PRESS DIGEST - China - March 17
SHANGHAI, March 17
SHANGHAI, March 17 (Reuters) - Chinese newspapers available in Beijing and Shanghai carried the following stories on Thursday. Reuters has not checked the stories and does not vouch for their accuracy.
CHINA SECURITIES JOURNAL
-- A poll by the People's Bank of China showed that 74.4 percent of residents believe housing prices are overly high and unacceptable.
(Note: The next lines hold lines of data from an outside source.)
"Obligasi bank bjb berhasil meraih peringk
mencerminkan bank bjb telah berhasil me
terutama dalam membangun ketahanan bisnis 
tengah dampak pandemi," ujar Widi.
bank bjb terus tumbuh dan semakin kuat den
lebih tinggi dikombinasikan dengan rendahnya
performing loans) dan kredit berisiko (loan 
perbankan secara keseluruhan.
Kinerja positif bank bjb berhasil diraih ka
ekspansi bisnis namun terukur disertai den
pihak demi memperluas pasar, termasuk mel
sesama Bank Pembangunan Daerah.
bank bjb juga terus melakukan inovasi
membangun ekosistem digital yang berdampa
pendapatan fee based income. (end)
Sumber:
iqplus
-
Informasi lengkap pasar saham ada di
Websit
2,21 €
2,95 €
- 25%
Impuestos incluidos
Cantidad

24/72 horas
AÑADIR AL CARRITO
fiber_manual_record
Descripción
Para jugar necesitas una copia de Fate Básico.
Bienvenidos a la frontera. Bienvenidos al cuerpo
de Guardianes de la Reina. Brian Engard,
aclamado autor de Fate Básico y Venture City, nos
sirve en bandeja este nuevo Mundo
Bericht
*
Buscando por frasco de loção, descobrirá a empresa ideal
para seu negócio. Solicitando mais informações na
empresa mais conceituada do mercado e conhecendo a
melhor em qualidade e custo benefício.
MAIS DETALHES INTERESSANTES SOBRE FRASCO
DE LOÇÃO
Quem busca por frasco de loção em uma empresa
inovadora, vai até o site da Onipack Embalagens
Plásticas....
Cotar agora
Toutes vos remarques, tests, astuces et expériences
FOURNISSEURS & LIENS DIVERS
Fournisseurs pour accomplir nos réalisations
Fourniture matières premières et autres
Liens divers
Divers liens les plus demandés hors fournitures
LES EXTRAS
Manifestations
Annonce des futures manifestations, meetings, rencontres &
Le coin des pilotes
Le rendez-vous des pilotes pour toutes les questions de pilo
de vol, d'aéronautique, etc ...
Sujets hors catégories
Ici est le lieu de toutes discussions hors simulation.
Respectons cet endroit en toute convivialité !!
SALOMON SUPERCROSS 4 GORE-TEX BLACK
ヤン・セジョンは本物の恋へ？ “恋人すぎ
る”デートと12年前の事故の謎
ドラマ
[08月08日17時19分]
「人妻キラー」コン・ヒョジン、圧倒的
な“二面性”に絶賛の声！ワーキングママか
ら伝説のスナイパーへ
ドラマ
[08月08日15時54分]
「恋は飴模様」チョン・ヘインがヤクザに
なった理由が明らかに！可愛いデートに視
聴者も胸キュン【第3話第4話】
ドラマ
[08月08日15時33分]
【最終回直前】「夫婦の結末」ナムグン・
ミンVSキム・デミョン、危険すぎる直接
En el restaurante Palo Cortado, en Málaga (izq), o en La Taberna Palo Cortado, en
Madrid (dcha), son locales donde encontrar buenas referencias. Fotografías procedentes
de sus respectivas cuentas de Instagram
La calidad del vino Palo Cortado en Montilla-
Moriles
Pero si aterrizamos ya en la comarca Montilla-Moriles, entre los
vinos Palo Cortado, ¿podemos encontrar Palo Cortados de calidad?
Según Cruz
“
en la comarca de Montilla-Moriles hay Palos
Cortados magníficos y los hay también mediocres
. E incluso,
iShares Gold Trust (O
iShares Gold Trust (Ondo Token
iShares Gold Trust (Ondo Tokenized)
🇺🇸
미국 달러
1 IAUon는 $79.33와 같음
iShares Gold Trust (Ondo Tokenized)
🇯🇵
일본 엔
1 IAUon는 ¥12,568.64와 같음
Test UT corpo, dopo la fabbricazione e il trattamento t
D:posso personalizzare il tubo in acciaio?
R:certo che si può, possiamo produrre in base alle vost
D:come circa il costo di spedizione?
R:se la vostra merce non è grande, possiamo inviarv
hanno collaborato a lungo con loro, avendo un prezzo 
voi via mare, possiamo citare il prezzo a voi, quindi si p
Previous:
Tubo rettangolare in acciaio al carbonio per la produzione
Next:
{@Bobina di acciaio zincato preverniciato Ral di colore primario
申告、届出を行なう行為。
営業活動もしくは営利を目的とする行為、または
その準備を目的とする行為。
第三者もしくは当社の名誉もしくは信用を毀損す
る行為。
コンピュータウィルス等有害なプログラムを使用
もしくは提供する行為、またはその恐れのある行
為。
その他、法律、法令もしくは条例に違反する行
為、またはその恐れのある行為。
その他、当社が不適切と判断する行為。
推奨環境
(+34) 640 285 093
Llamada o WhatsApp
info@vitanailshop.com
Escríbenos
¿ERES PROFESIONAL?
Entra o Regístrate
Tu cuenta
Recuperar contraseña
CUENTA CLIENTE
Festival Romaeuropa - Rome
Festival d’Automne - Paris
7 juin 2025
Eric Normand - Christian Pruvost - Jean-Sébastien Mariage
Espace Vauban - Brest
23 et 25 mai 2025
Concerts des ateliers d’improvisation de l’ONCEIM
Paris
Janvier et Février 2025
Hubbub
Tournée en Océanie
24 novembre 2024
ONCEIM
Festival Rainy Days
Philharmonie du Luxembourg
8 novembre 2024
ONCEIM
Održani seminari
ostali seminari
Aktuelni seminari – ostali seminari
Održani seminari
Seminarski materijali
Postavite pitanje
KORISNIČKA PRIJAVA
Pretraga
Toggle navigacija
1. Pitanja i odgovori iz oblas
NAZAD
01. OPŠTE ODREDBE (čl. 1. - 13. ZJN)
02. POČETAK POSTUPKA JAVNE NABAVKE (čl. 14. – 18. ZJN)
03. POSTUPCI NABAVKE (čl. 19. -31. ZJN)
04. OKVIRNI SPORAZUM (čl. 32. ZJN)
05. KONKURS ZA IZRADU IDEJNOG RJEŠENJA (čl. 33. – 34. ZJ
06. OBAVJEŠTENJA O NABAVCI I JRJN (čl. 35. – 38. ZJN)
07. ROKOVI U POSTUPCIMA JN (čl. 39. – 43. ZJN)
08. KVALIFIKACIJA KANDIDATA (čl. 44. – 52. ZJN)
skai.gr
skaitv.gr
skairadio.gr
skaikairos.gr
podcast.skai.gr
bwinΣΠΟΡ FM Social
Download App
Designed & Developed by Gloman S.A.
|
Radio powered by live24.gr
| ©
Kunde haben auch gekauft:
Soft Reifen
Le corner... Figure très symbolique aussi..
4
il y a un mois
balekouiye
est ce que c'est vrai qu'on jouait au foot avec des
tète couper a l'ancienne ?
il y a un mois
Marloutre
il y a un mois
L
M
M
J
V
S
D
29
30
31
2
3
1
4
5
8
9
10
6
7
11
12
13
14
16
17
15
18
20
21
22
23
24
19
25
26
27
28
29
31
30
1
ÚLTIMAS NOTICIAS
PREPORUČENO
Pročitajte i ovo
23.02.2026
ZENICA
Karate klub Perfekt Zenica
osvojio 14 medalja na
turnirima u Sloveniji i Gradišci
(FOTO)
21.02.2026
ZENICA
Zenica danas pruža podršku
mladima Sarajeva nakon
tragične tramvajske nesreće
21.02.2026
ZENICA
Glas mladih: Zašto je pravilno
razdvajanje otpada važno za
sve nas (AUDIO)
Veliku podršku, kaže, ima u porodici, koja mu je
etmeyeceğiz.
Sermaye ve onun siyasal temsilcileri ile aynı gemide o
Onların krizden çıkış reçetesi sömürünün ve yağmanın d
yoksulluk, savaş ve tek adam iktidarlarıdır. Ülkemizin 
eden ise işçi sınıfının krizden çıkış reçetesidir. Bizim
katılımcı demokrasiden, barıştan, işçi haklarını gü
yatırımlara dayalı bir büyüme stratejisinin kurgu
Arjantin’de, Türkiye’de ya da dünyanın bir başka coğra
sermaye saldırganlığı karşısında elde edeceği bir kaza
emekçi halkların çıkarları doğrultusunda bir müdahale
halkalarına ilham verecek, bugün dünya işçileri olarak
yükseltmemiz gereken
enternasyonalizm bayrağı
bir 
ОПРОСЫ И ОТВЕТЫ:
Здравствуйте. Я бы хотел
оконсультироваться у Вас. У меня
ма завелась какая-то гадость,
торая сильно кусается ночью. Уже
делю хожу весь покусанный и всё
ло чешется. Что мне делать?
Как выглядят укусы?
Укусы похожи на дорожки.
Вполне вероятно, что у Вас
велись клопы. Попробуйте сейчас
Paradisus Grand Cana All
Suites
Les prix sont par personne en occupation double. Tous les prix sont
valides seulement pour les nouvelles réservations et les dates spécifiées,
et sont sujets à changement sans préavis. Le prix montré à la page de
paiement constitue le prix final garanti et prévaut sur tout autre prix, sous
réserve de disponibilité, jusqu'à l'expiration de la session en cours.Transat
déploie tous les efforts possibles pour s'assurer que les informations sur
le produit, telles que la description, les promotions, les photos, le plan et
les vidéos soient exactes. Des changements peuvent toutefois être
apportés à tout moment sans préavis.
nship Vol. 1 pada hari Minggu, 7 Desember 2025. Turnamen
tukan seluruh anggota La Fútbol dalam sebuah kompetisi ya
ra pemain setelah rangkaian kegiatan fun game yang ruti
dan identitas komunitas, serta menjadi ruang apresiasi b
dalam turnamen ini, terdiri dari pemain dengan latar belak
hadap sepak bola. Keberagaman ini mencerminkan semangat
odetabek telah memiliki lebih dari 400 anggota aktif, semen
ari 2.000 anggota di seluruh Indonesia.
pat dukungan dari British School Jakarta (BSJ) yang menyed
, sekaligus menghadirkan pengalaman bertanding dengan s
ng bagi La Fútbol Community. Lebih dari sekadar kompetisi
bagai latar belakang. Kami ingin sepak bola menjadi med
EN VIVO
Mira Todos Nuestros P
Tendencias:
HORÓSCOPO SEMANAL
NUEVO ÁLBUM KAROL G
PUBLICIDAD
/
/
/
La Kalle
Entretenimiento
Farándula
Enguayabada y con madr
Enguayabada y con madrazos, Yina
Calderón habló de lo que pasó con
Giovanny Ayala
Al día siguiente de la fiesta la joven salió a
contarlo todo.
Some 66.1 percent of bankers expect China's monetary policy to tighten further in the second quarter.
-- Half of China's polysilicon consumption will still rely on imports, but the supply shortage will improve and self-sufficiency is expected to be achieved in two or three years, Wang Sicheng, a researcher of the energy branch of the National Development and Reform Commission was quoted as saying.
SHANGHAI SECURITIES NEWS
-- The China Banking Regulatory Commission (CBRC) will accelerate the implementation of a series of new Basel III banking regulations over the next five years to transform and improve the sector's risk management capabilities, said the commission's Chairman Liu Mingkang.
-- The CBRC plans to introduce four new monitoring tools to assess the performance of its commercial banks, including capital adequacy ratio, dynamic positioning requirement, leverage and liquidity ratio, the paper said.
-- China's National Development and Reform Commission and Ministry of Housing and Urban-Rural Development plan to inject 35 billion yuan ($5.33 billion) in building lower-cost homes in 2011.
-- Major Chinese ship builder China Shipping Development Co Ltd (600026.SS) (1138.HK) forecast its net profit rose 27.9 percent in 2010 from 2009, and its freight traffic turnover rose 21.7 percent.
-- Most superstores in Shanghai have suspended selling meat products made by Shuanghui Group, China's biggest meat processor, after an illegal drug was reportedly used to produce lean meat.
-- China launced its first overseas study deposit scheme to ensure students' commissions are paid off should an agency cheat them or shut down business.